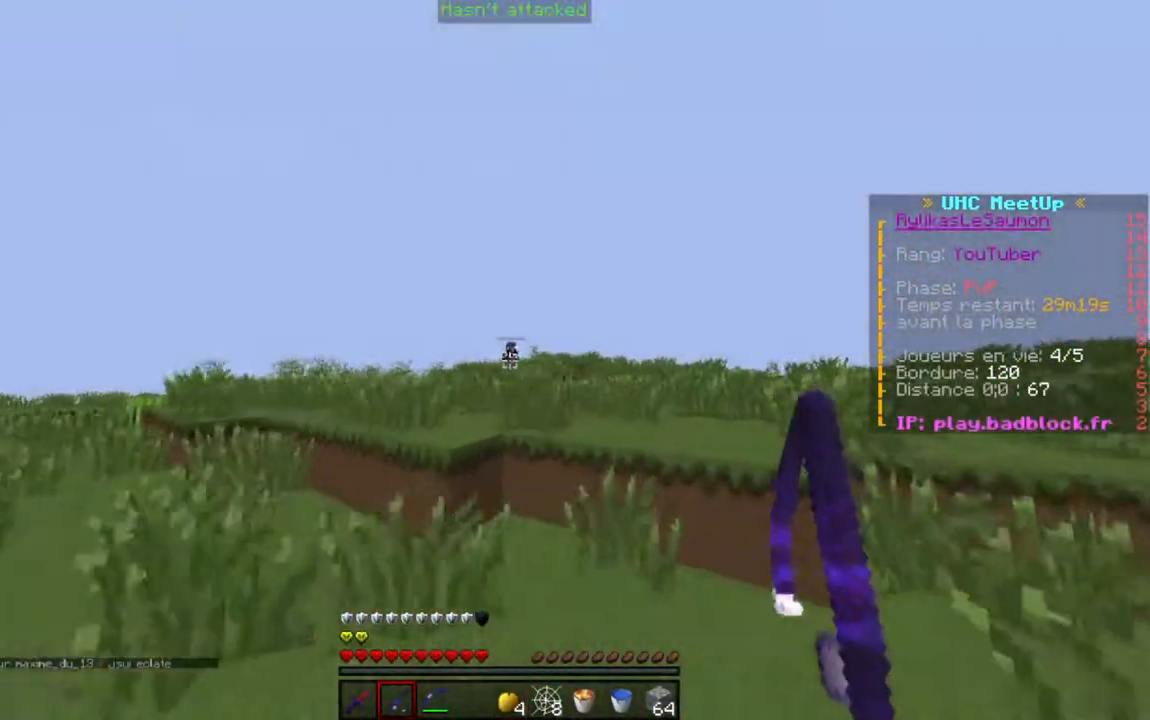
{"keys": ["a", "w"], "events": [[217, "a", "down"], [283, "d", "up"]]}
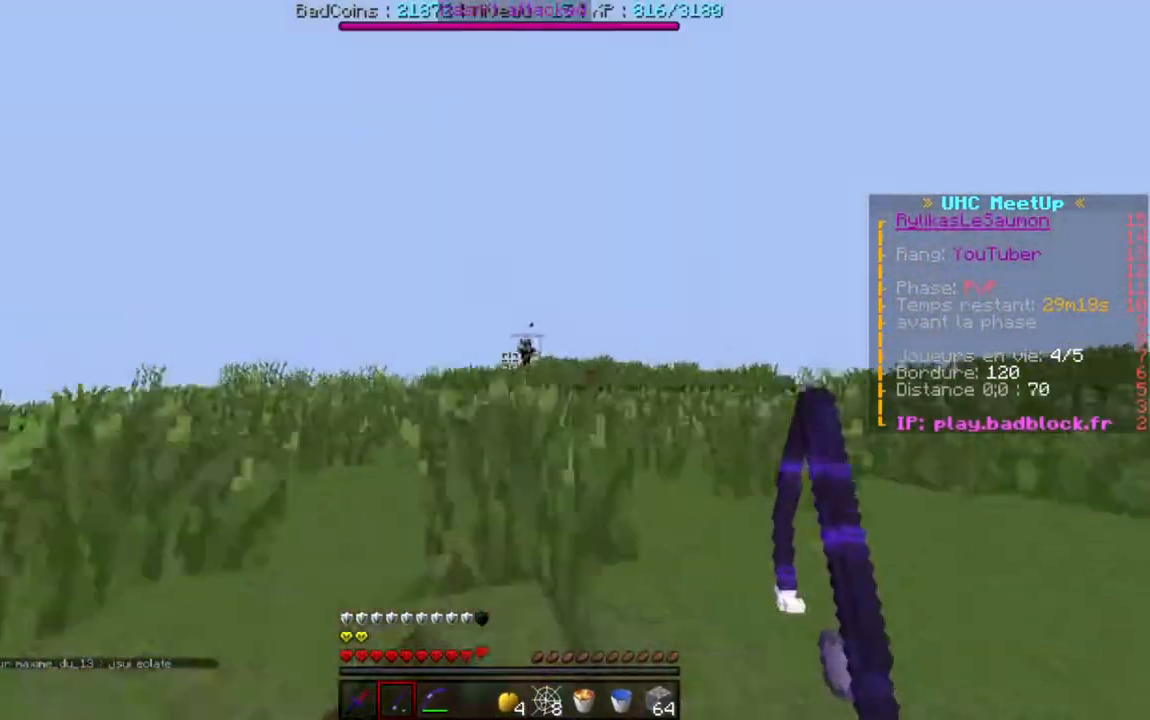
{"keys": ["a", "w"], "events": []}
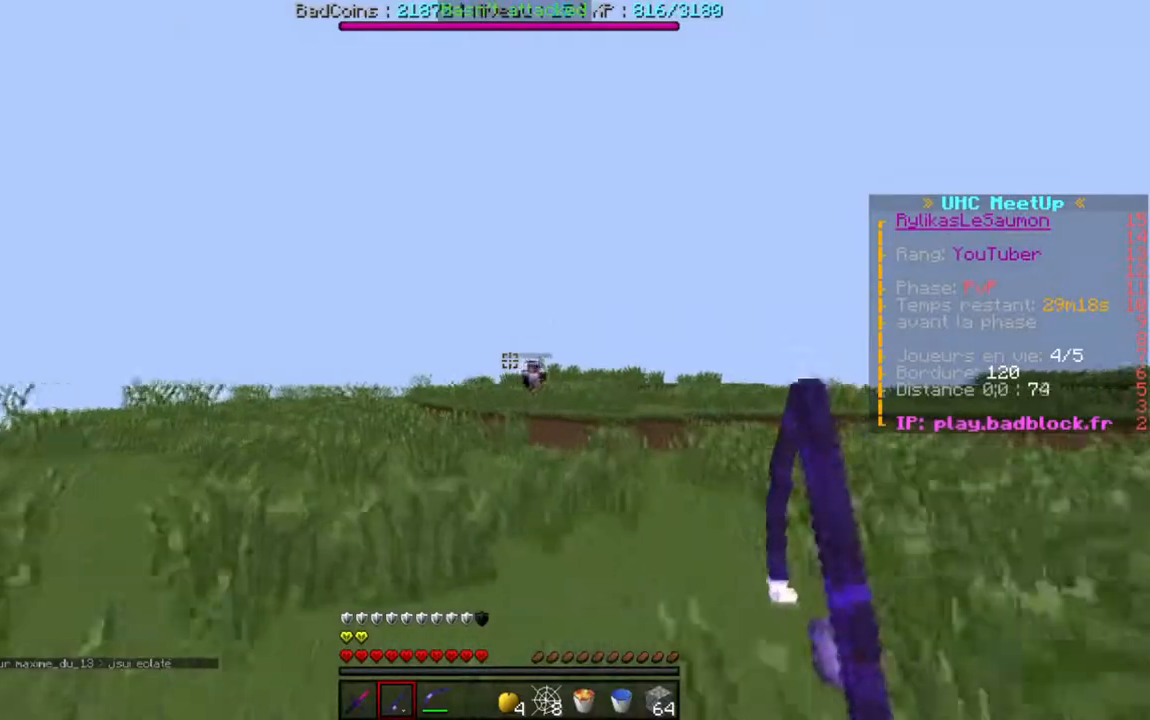
{"keys": ["a", "w"], "events": []}
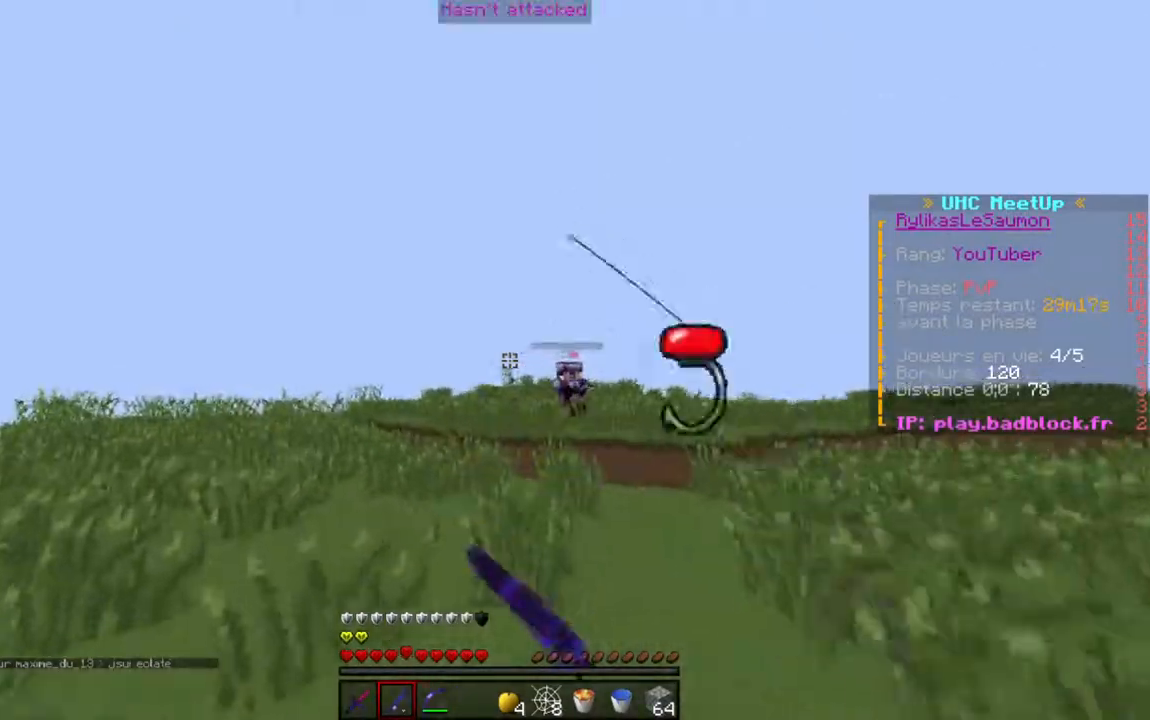
{"keys": ["a", "w"], "events": []}
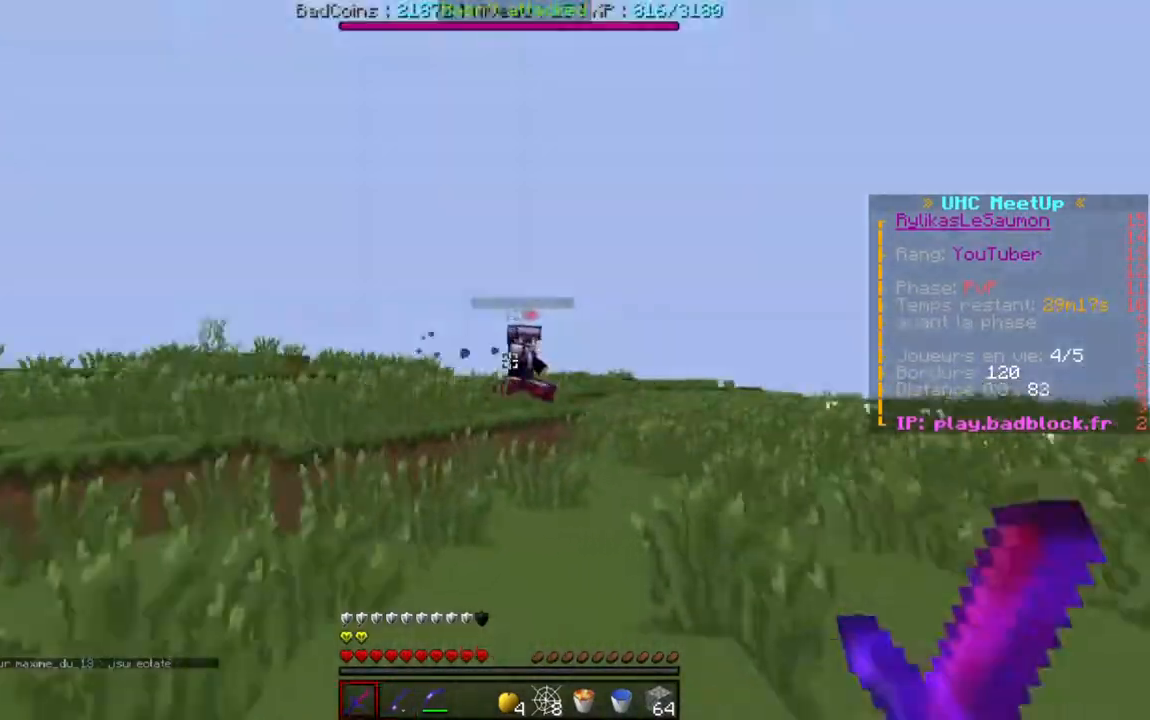
{"keys": ["a", "w"], "events": []}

> TASK DETAILS: Word-for-word transcription: the whole listing, with images excluded.

> RESPONSE AREA:
{"keys": ["a", "w"], "events": [[217, "a", "down"], [283, "d", "up"]]}
{"keys": ["a", "w"], "events": []}
{"keys": ["a", "w"], "events": []}
{"keys": ["a", "w"], "events": []}
{"keys": ["a", "w"], "events": []}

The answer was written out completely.